While reading through Andreessen’s “techno-optimism” ramblings, I kept thinking that this is the logical end of organizing a system around neoliberalism that abandons the unfortunate in the name of capital accumulation. A system where Jordan Neely — who when he was 14 his mother’s body is found in a suitcase along the Henry Hudson Parkway — wanders the streets for years. A system where his killer goes to work for craven lunatics like Andreessen who rise to the top based on their lack of concern for humanity or the future of the planet, and who would throw their own mother into a pit if it made him a buck. All while remaining “optimistic” about it all.

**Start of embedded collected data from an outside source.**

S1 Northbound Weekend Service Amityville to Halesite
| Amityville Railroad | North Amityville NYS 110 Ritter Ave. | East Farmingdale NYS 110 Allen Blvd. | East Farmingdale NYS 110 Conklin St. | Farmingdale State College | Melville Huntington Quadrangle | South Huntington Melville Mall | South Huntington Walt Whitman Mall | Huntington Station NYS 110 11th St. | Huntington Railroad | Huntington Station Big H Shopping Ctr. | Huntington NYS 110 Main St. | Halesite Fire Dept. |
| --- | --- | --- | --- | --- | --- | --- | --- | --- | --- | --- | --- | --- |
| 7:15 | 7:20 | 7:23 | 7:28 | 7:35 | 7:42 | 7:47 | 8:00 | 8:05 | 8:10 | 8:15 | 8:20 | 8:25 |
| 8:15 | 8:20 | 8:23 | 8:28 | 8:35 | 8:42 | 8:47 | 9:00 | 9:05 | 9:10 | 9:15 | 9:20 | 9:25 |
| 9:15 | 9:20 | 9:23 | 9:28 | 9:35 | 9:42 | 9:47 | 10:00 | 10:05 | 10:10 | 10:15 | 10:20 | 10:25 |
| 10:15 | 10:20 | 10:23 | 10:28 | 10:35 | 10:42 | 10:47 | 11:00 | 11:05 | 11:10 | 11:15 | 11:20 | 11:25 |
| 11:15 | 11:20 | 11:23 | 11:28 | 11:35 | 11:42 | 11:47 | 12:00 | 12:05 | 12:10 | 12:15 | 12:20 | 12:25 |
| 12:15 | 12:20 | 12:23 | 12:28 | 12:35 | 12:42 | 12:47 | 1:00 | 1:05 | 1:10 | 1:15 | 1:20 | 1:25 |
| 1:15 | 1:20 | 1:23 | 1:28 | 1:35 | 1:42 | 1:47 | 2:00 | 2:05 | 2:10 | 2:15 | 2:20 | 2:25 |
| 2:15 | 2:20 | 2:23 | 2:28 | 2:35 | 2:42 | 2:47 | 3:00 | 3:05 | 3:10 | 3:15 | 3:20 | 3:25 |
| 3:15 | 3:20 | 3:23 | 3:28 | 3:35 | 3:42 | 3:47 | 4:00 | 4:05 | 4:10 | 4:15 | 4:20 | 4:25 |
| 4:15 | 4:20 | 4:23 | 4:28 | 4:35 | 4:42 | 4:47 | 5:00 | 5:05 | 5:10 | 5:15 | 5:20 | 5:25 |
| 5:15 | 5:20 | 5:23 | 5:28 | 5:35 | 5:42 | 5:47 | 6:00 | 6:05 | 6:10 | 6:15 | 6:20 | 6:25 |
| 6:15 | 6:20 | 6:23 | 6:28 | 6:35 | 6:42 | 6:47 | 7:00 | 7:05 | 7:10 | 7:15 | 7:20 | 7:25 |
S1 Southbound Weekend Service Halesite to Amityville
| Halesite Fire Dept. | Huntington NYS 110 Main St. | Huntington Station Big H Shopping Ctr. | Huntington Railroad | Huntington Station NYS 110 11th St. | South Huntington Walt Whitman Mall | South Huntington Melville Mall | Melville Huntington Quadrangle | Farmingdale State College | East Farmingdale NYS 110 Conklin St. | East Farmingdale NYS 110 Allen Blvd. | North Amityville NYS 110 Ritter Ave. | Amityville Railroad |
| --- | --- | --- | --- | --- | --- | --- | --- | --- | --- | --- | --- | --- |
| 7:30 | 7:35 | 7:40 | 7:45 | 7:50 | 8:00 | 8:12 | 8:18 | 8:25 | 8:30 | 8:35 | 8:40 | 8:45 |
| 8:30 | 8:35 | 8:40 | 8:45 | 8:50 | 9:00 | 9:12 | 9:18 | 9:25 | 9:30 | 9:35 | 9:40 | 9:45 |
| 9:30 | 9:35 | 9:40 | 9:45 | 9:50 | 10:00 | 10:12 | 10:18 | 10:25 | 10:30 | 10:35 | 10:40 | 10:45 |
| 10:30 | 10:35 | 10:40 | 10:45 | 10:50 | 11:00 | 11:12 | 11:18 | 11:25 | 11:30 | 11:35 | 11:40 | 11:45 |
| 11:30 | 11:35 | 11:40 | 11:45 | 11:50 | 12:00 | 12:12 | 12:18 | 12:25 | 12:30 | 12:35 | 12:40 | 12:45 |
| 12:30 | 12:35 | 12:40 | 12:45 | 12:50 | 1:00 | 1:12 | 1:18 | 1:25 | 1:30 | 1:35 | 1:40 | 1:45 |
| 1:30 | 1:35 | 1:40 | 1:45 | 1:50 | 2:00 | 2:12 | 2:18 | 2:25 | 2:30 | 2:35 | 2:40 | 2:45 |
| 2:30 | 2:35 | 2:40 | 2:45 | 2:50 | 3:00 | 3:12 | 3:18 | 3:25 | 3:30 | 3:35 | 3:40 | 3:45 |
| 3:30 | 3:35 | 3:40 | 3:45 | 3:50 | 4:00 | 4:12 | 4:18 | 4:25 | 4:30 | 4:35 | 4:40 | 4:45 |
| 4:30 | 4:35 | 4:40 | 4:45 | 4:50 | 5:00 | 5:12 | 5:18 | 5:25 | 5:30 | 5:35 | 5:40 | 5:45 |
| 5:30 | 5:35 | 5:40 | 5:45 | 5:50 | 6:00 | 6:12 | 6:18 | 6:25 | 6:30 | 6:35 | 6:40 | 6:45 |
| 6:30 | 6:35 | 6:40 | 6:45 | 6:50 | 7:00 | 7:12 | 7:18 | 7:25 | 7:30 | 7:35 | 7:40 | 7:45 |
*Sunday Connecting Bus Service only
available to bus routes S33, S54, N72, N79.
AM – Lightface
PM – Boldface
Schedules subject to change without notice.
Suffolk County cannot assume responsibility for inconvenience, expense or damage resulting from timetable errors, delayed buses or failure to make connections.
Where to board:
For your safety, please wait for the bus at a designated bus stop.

For us lowly non-billionaires it’s probably time to build or strengthen local mutual aid networks. Because it won’t get any better should the one other option we’re gifted with in the greatest democracy in the history of the world return to power:
Remarkable quote that really gets to the heart of what “mending fences” means in this context. https://t.co/9SGRM8rps6 pic.twitter.com/23tUv6X6pP
— austerity is theft (@wideofthepost) February 7, 2025
It’s little weasels everywhere you look at the top.